PeaceVoice
Creating a Cooperative World?
Robert Koehler
(5/23) "Go back to where you came from."
This is basic American politics – what I might call spiritual ignorance: a dismissal of refugees fleeing war, famine, and poverty as global sludge, clogging up our way of life. So many media stories about the border – our border – begin with an unquestioned presumption. These aren’t individual humans fleeing hell and trying to reclaim their lives. They exist only en masse – basically, in the millions.
And they’re going to be nothing but trouble for us. Either they want to work for a living and, thus, claim American jobs, or they’re simply leeches, utterly without skills, simply in possession of their needs, which of course will drain our resources. Go back to where you came from!
Look what happened earlier this month, when New York City’s mayor bused a bunch of migrants out of town – oh, boohoo, too many for you, Mayor Adams? – to several hotels in Orange County, about 60 miles to the north. It just so happened, according to a bogus claim that made big news for a while, that in order for the migrants to get their living space, a bunch of homeless veterans, a.k.a, American heroes, had to be evicted.
Yes, this was a lie, fabricated by a small veterans’ assistance organization called the Yerik Israel Toney Foundation, but until actual investigative reporting by the Mid-Hudson News exposed it as such, it was a kick-ass news story for the anti-immigrant right, hitting all the right buttons.
On May 12, the New York Post, for instance, reported:
"Nearly two dozen struggling homeless veterans have been booted from upstate hotels to make room for migrants, says a nonprofit group that works with the vets.
"The ex-military — including a 24-year-old man in desperate need of help after serving in Afghanistan — were told by the hotels at the beginning of the week that their temporary housing was getting pulled out from under them at the establishments and that they’d have to move on to another spot, according to the group and a sickened local pol."

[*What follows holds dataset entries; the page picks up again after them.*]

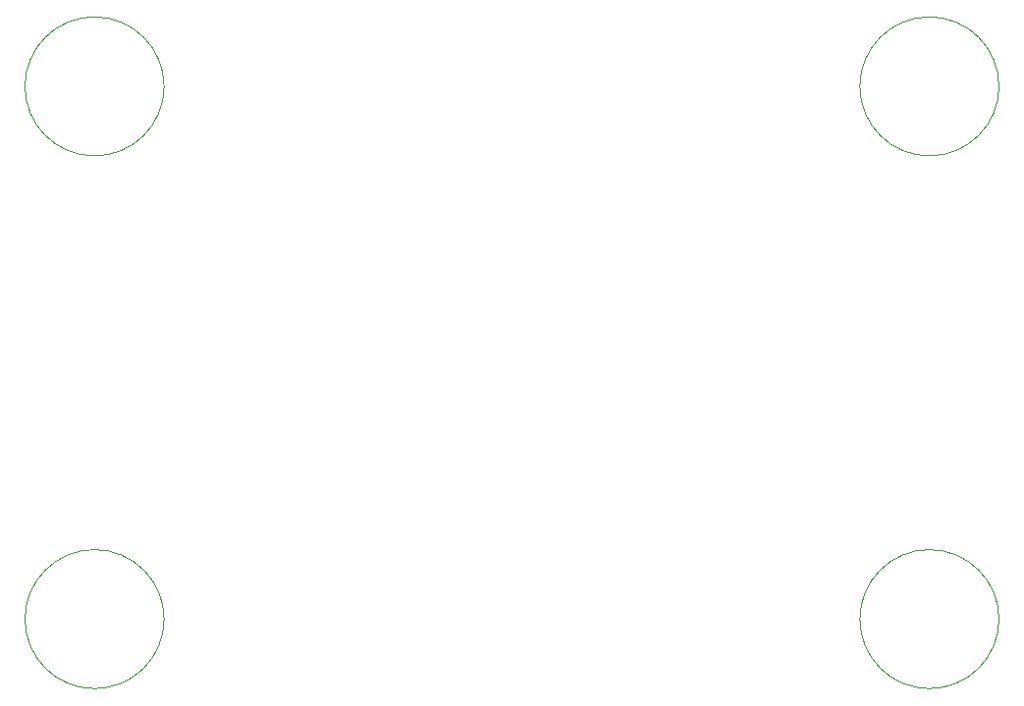
<source format=gbr>
%TF.GenerationSoftware,KiCad,Pcbnew,8.0.8*%
%TF.CreationDate,2025-02-16T23:15:15+09:00*%
%TF.ProjectId,macro,6d616372-6f2e-46b6-9963-61645f706362,rev?*%
%TF.SameCoordinates,Original*%
%TF.FileFunction,Legend,Bot*%
%TF.FilePolarity,Positive*%
%FSLAX46Y46*%
G04 Gerber Fmt 4.6, Leading zero omitted, Abs format (unit mm)*
G04 Created by KiCad (PCBNEW 8.0.8) date 2025-02-16 23:15:15*
%MOMM*%
%LPD*%
G01*
G04 APERTURE LIST*
%ADD10C,0.100000*%
G04 APERTURE END LIST*
D10*
X127000000Y-91000000D02*
G75*
G02*
X115000000Y-91000000I-6000000J0D01*
G01*
X115000000Y-91000000D02*
G75*
G02*
X127000000Y-91000000I6000000J0D01*
G01*
X55000000Y-45000000D02*
G75*
G02*
X43000000Y-45000000I-6000000J0D01*
G01*
X43000000Y-45000000D02*
G75*
G02*
X55000000Y-45000000I6000000J0D01*
G01*
X127000000Y-45000000D02*
G75*
G02*
X115000000Y-45000000I-6000000J0D01*
G01*
X115000000Y-45000000D02*
G75*
G02*
X127000000Y-45000000I6000000J0D01*
G01*
X55000000Y-91000000D02*
G75*
G02*
X43000000Y-91000000I-6000000J0D01*
G01*
X43000000Y-91000000D02*
G75*
G02*
X55000000Y-91000000I6000000J0D01*
G01*
M02*

</source>
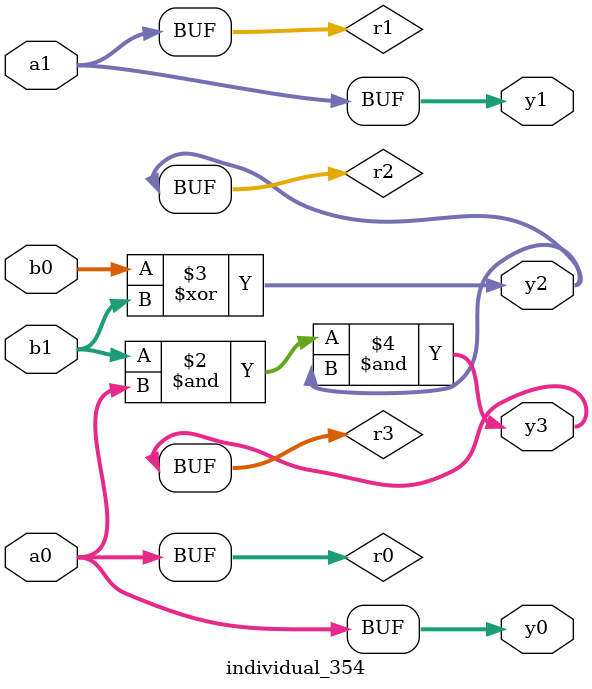
<source format=sv>
module individual_354(input logic [15:0] a1, input logic [15:0] a0, input logic [15:0] b1, input logic [15:0] b0, output logic [15:0] y3, output logic [15:0] y2, output logic [15:0] y1, output logic [15:0] y0);
logic [15:0] r0, r1, r2, r3; 
 always@(*) begin 
	 r0 = a0; r1 = a1; r2 = b0; r3 = b1; 
 	 r3  &=  a0 ;
 	 r2  ^=  b1 ;
 	 r3  &=  r2 ;
 	 y3 = r3; y2 = r2; y1 = r1; y0 = r0; 
end
endmodule
</source>
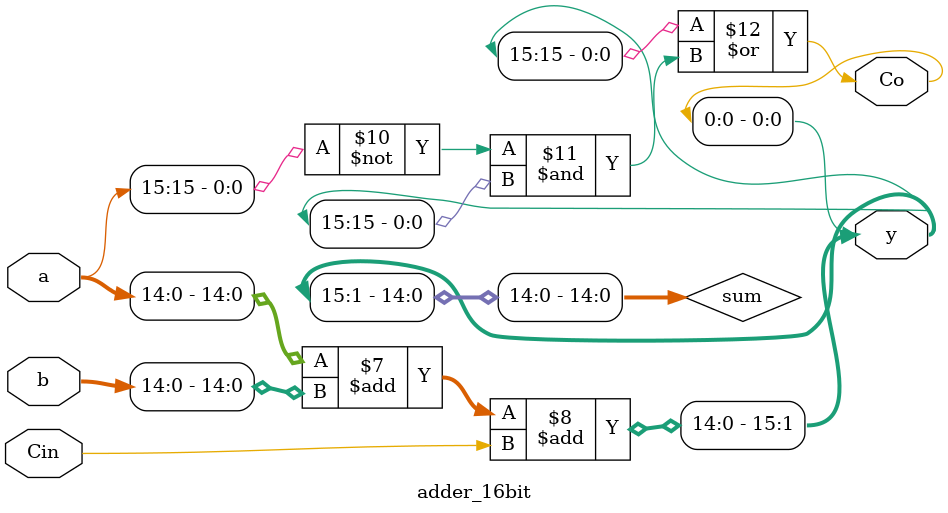
<source format=v>
module adder_16bit (
    input wire [15:0] a,
    input wire [15:0] b,
    input wire Cin,
    output wire [15:0] y,
    output wire Co
);

wire [15:0] sum;
assign sum[15] = a[15] ^ (y[15] & ~Cin) | (~a[15] & y[15]); // 1's complement of carry bit
assign sum[14:0] = a[14:0] + b[14:0] + Cin;
assign Co = (y[15] == 1) | ((~a[15]) & y[15]); // carry output is logic "1" when the last bit of A and B are both logic "1", or when the last bit of A is a logic "1" and the sum of A and B is logic "0".
assign y = {sum, Co};

endmodule
</source>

Outlets such as Fox News (can you believe it?) and Newsmax ran with the story, then it came out that it was bogus and then some. The foundation had apparently gone to a homeless shelter and recruited a bunch of the men staying there to attend an event pretending they were veterans. Oops. Story retracted, media outlets move on. Nothing, of course, will change.
But what if . . . ?
The essence of U.S. coverage of global immigration is that it’s simply an unexamined nuisance, which is, of course, growing worse under Joe Biden. And it quickly turns into a political "issue." They’re coming in by the millions – kind of like rising sea water – totally messing up our wonderful society. We need dams and barriers, not to mention laws and tough guys, to maintain control over this flow, the reasons for which we are clueless.
So not only is there a blatant lack of humanity in such coverage, there’s also a missing question: Why? Why is this happening? What can we do about it? Asking such a question, here in the USA, is, alas, awkward, considering the role this country plays in the surge of global refugees.
As Brown University’s Costs of War project points out, for instance, the United States has spent some $8 trillion on its wars in the Middle East over the last 20+ years. Ponder this number as you shudder about migrants’ draining of U.S. resources.
These wars have killed almost a million people, and have shattered countries’ social structures, displacing millions more. U.S. policies going back many decades, both military and economic, have also played a major role in the chaos and indebtedness of nations in Central and South America, creating turbulent living conditions for enormous numbers of people.
As Azadeh Shahshahani has pointed out: "Nearly 24 people are displaced per minute. About 66 million people around the world have been forced from their homes."
Note to Ron DeSantis: I’m not writing this to make you feel uncomfortable, simply to start opening the causal question regarding global migration. As well as war, there are plenty of other causes, from climate change to God knows what; and no doubt most people fleeing them would prefer not to leave their homes and loved ones.
Throwing the question of "why?" into the media’s immigration coverage will help veer the national focus beyond armed paranoia toward finding and participating in global solutions. It might even start making Americans aware that migration, problematic as it may be for the countries of arrival, is a million times more difficult for the migrants themselves.
Norma E. Cantú, writing at Tikkun, asks: ". . . why not dream on an even greater scale and advocate for a Global Marshall Plan . . . and for the eradication of all borders? The reimagined ‘world order’ would be one of cooperation and mutual respect."
This is what you would call healing, and it’s naVve beyond belief, right? That’s certainly what those would say who cannot let go of their armed paranoia and hatred of outsiders. A borderless world? All people are citizens of the world?
That’s the future. Perhaps it is not yet the present, but the future has to start now, however minutely. The United States of America, armed and pathologically racist as it may be, is also a nation of immigrants. A good place for us to start creating the future is by recognizing that today’s immigrants are arriving not just with poverty and need, but with skills, with wisdom, with value – with much to offer this bleeding country.